La bataille autour du FMI consacre l’avènement d’un monde nouveau

Edito2
En découvrant Cuba en octobre 1492, Christophe Colomb et ses contemporains ne pouvaient en aucun cas imaginer que ce nouveau monde, tel qu’il fut connu à l’époque, allait, plus de 500 ans plus tard, devenir le nouveau centre du monde.

Au cours des 40 dernières années, le monde a considérablement évolué et aussi notre compréhension des relations internationales. Pendant que tout un chacun s’évertuait à comprendre les enjeux internationaux via le prisme des relations Est/Ouest, un troisième monde était en train d’émerger, à l’écart des conflits idéologiques qui ont marqué les décennies d’après-guerre.

Ces nouveaux « tigres » sont entrés sur le devant de la scène à l’éclatement du bloc soviétique. En plaidant pour un monde multipolaire, les présidents Bush et Clinton n’ont fait qu’acter une réalité existante depuis longtemps.

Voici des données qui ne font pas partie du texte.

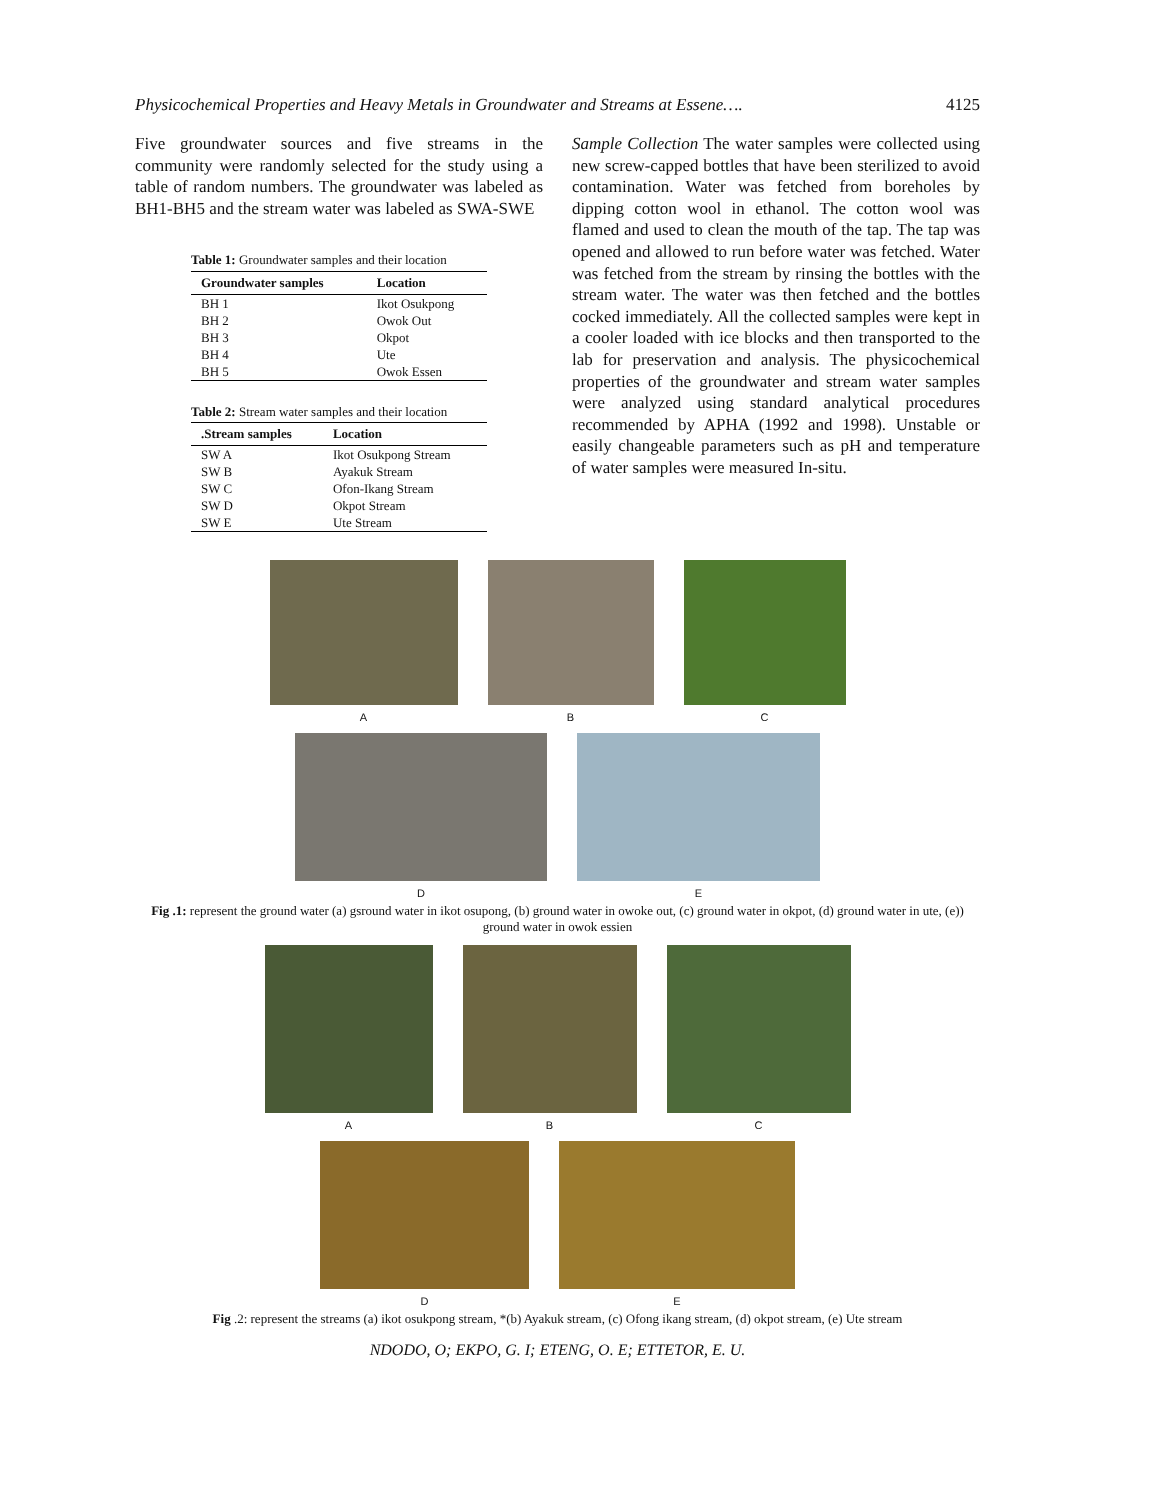Physicochemical Properties and Heavy Metals in Groundwater and Streams at Essene…. 4125
Five groundwater sources and five streams in the community were randomly selected for the study using a table of random numbers. The groundwater was labeled as BH1-BH5 and the stream water was labeled as SWA-SWE
Table 1: Groundwater samples and their location
| Groundwater samples | Location |
| --- | --- |
| BH 1 | Ikot Osukpong |
| BH 2 | Owok Out |
| BH 3 | Okpot |
| BH 4 | Ute |
| BH 5 | Owok Essen |
Table 2: Stream water samples and their location
| .Stream samples | Location |
| --- | --- |
| SW A | Ikot Osukpong Stream |
| SW B | Ayakuk Stream |
| SW C | Ofon-Ikang Stream |
| SW D | Okpot Stream |
| SW E | Ute Stream |
Sample Collection The water samples were collected using new screw-capped bottles that have been sterilized to avoid contamination. Water was fetched from boreholes by dipping cotton wool in ethanol. The cotton wool was flamed and used to clean the mouth of the tap. The tap was opened and allowed to run before water was fetched. Water was fetched from the stream by rinsing the bottles with the stream water. The water was then fetched and the bottles cocked immediately. All the collected samples were kept in a cooler loaded with ice blocks and then transported to the lab for preservation and analysis. The physicochemical properties of the groundwater and stream water samples were analyzed using standard analytical procedures recommended by APHA (1992 and 1998). Unstable or easily changeable parameters such as pH and temperature of water samples were measured In-situ.
A B C
D E
Fig .1: represent the ground water (a) gsround water in ikot osupong, (b) ground water in owoke out, (c) ground water in okpot, (d) ground water in ute, (e)) ground water in owok essien
A B C
D E
Fig .2: represent the streams (a) ikot osukpong stream, *(b) Ayakuk stream, (c) Ofong ikang stream, (d) okpot stream, (e) Ute stream
NDODO, O; EKPO, G. I; ETENG, O. E; ETTETOR, E. U.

Chine, Brésil, Mexique, Afrique du Sud, Singapour, Pologne et bien d’autres ont émergé sur la scène mondiale, en tant qu’acteurs majeurs, depuis les années 90. Forts de leur succès économique, ces pays prétendent, désormais, et à juste titre, occuper au coeur des relations internationales le rôle qui leur revient de droit.

Il y a deux ans, en ouverture de son cours séminaire à Sciences-Po, l’ancien ministre Hubert Védrine n’hésitait pas à affirmer que nous sommes en train d’assister à une translation du pouvoir des Etats-Unis et des pays européens, vers l’Asie et l’Amérique latine, translation qui a été clairement mise en évidence par la crise financière et économique mondiale de 2008. Un choc souvent pour de futurs énarques ou hauts responsables qui aiment croire encore en la puissance de la France, voire en celle de l’Europe.

L’actuelle course à la succession de Dominique Strauss-Kahn à la tête du FMI, bien qu’elle se fasse de manière courtoise jusqu’à présent, est devenue le terrain d’expression des pays émergents, de ce troisième monde, qui réclame enfin de prendre part pleinement aux responsabilités internationales.

Chine, Brésil, Mexique ont clairement plaidé en faveur de l’abolition de cette chasse gardée européenne anachronique qui date de la fin de la Seconde Guerre Mondiale et du partage du monde entre américains et européens à Yalta. Le Mexique a même avancé ses pions en proposant officiellement la candidature du banquier central Carstens. Le Brésil, plus conciliant pour l’instant, pourrait ne pas pousser davantage la candidature de l’ancien gouverneur de la banque centrale, Fraga.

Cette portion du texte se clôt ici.